* [Assignment] Leaving the pictures aside, restate all of the data exactly.

* [Material shown]

+++

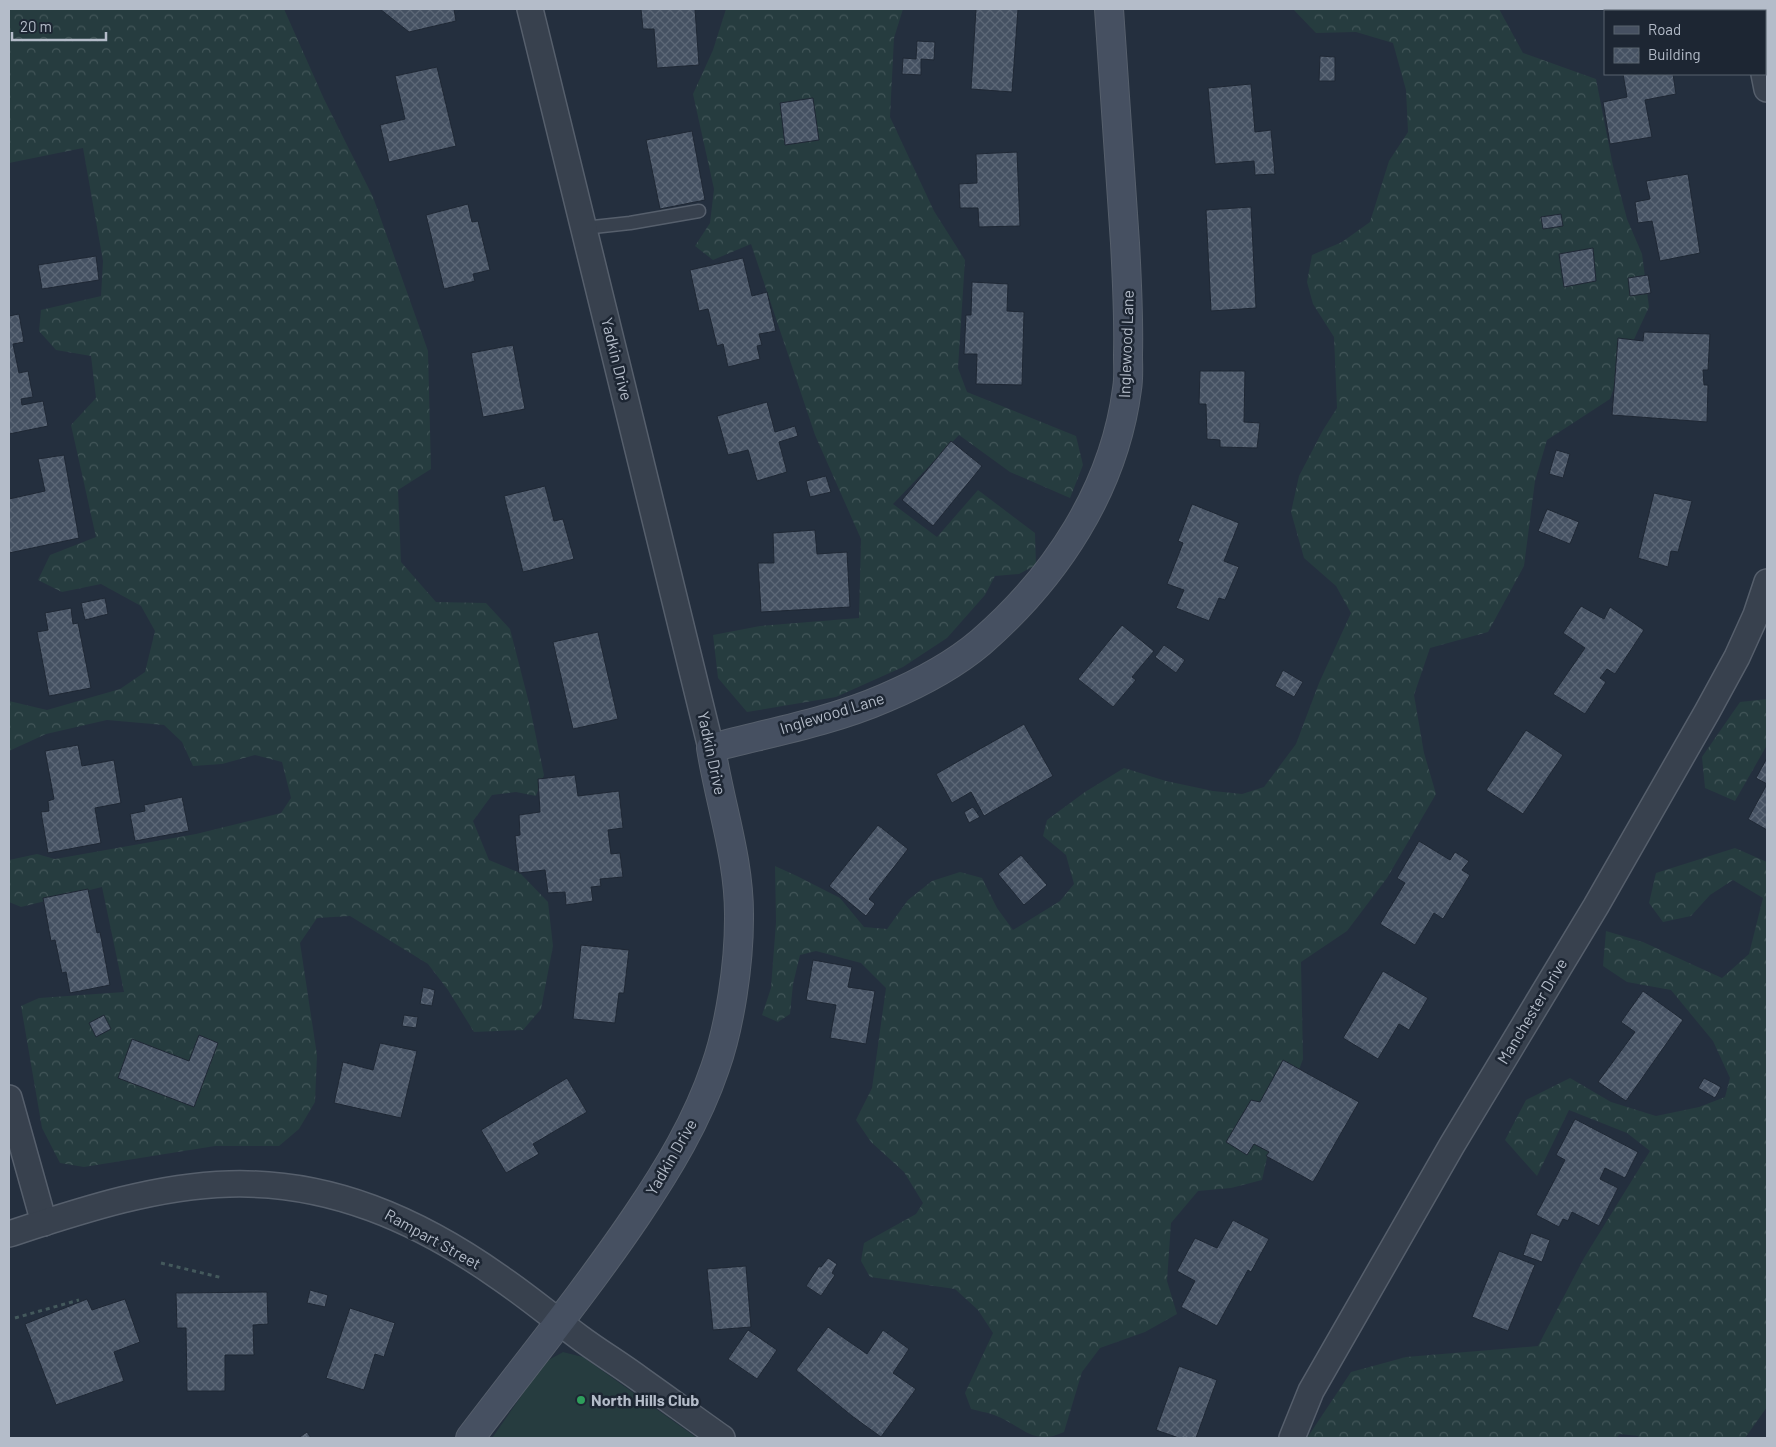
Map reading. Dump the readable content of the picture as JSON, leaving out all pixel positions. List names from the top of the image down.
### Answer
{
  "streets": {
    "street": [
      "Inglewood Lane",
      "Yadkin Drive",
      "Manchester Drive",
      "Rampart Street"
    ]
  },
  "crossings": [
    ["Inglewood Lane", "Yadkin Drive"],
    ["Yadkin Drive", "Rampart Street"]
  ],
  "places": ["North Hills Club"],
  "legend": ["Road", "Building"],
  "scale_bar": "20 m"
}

+++

* [Response to this exercise]
Map reading. Dump the readable content of the picture as JSON, leaving out all pixel positions. List names from the top of the image down.
### Answer
{
  "streets": {
    "street": [
      "Inglewood Lane",
      "Yadkin Drive",
      "Manchester Drive",
      "Rampart Street"
    ]
  },
  "crossings": [
    ["Inglewood Lane", "Yadkin Drive"],
    ["Yadkin Drive", "Rampart Street"]
  ],
  "places": ["North Hills Club"],
  "legend": ["Road", "Building"],
  "scale_bar": "20 m"
}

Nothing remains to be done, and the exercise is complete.